- Task description -
Every record below should be written out exactly; pictures stay out.

- Source data -

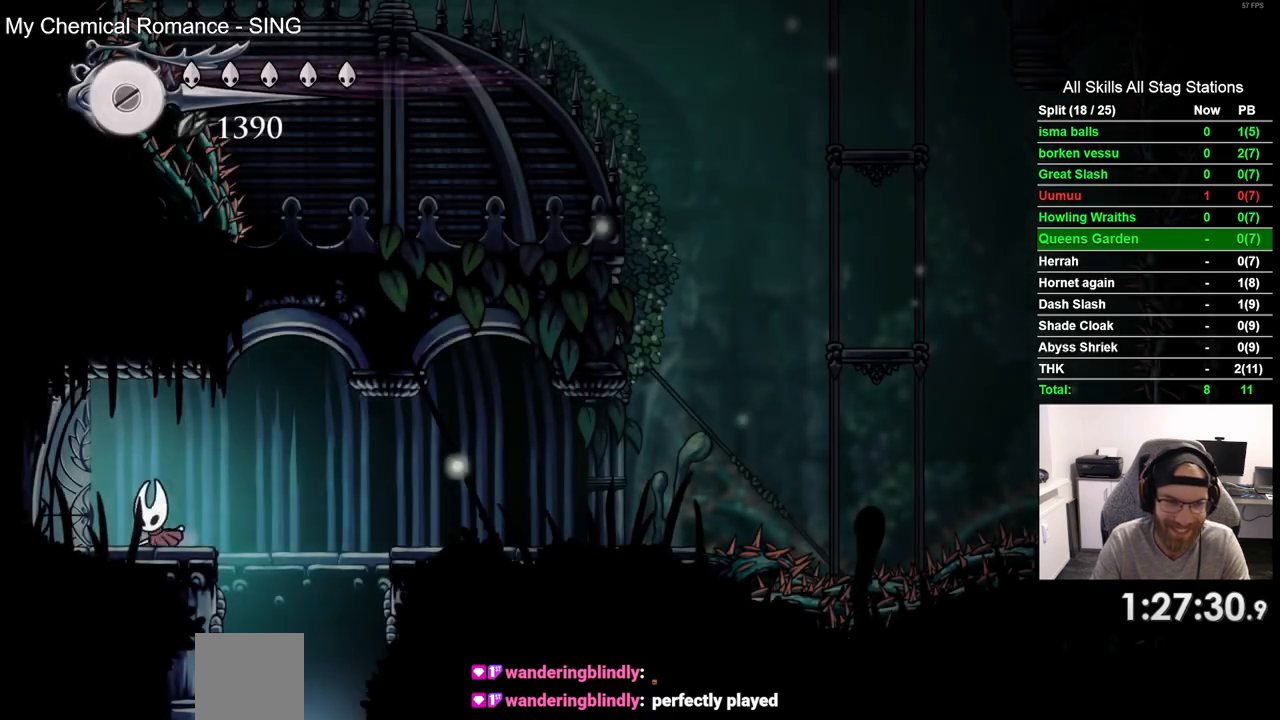
{"buttons": ["DPAD_RIGHT"], "left_stick": "center", "right_stick": "center", "events": [[83, "R2", "down"], [100, "CROSS", "up"], [283, "R2", "up"]]}
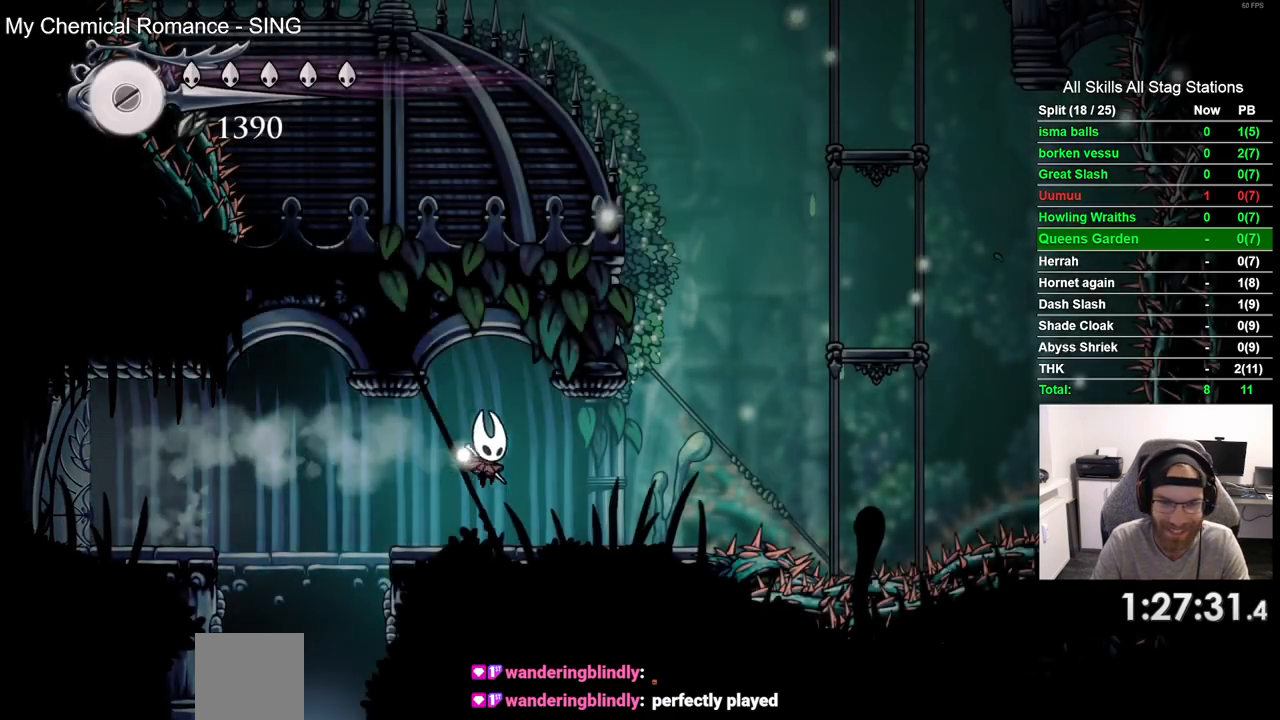
{"buttons": ["CROSS", "DPAD_RIGHT"], "left_stick": "center", "right_stick": "center", "events": [[333, "CROSS", "down"]]}
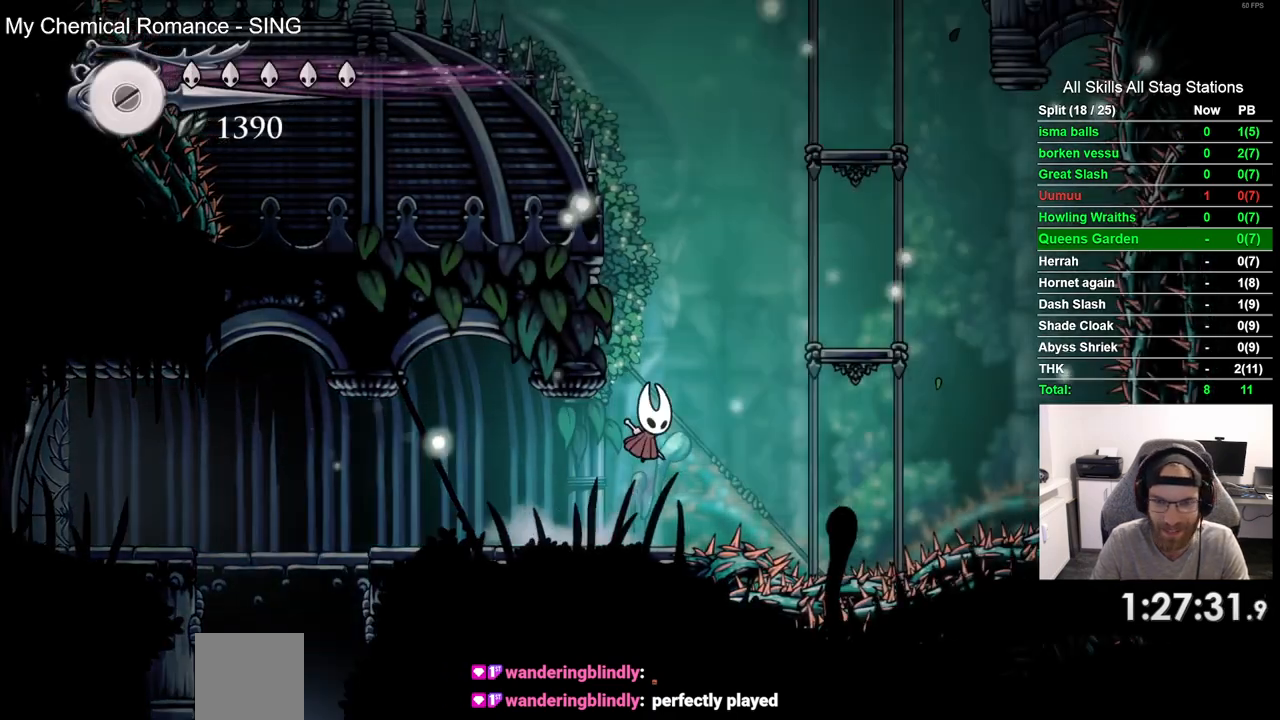
{"buttons": ["DPAD_RIGHT"], "left_stick": "center", "right_stick": "center", "events": [[17, "CROSS", "up"], [100, "CROSS", "down"], [367, "CROSS", "up"]]}
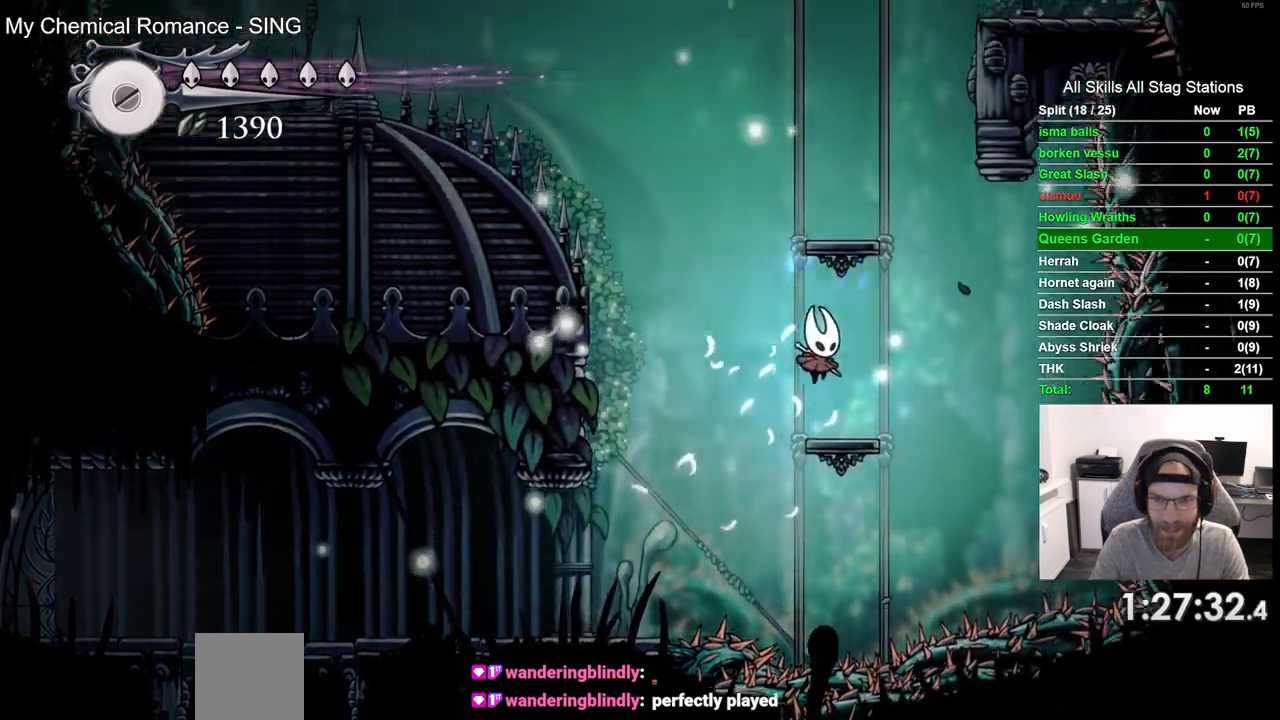
{"buttons": ["CROSS", "DPAD_RIGHT"], "left_stick": "center", "right_stick": "center", "events": [[17, "DPAD_RIGHT", "up"], [117, "DPAD_LEFT", "down"], [217, "CROSS", "down"], [400, "DPAD_UP", "down"], [450, "DPAD_LEFT", "up"], [467, "DPAD_RIGHT", "down"], [467, "DPAD_UP", "up"]]}
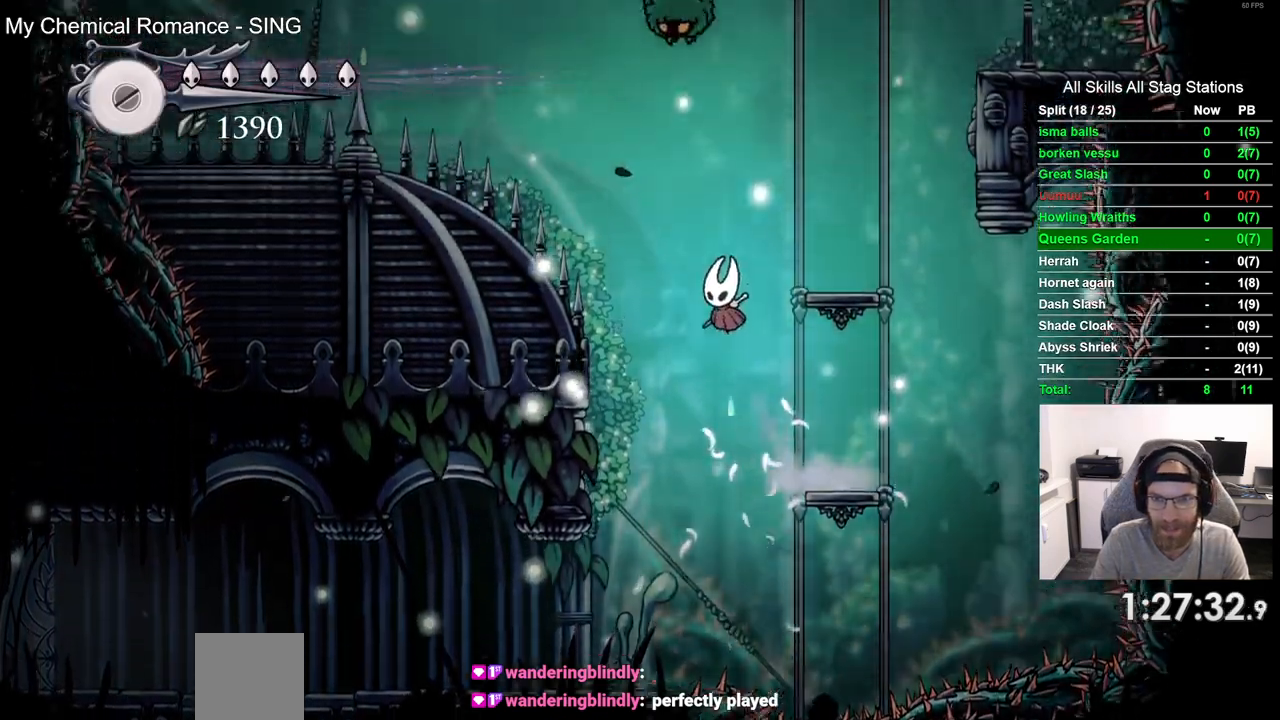
{"buttons": ["CROSS", "DPAD_RIGHT"], "left_stick": "center", "right_stick": "center", "events": [[117, "CROSS", "up"], [333, "CROSS", "down"]]}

- Task result -
{"buttons": ["DPAD_RIGHT"], "left_stick": "center", "right_stick": "center", "events": [[83, "R2", "down"], [100, "CROSS", "up"], [283, "R2", "up"]]}
{"buttons": ["CROSS", "DPAD_RIGHT"], "left_stick": "center", "right_stick": "center", "events": [[333, "CROSS", "down"]]}
{"buttons": ["DPAD_RIGHT"], "left_stick": "center", "right_stick": "center", "events": [[17, "CROSS", "up"], [100, "CROSS", "down"], [367, "CROSS", "up"]]}
{"buttons": ["CROSS", "DPAD_RIGHT"], "left_stick": "center", "right_stick": "center", "events": [[17, "DPAD_RIGHT", "up"], [117, "DPAD_LEFT", "down"], [217, "CROSS", "down"], [400, "DPAD_UP", "down"], [450, "DPAD_LEFT", "up"], [467, "DPAD_RIGHT", "down"], [467, "DPAD_UP", "up"]]}
{"buttons": ["CROSS", "DPAD_RIGHT"], "left_stick": "center", "right_stick": "center", "events": [[117, "CROSS", "up"], [333, "CROSS", "down"]]}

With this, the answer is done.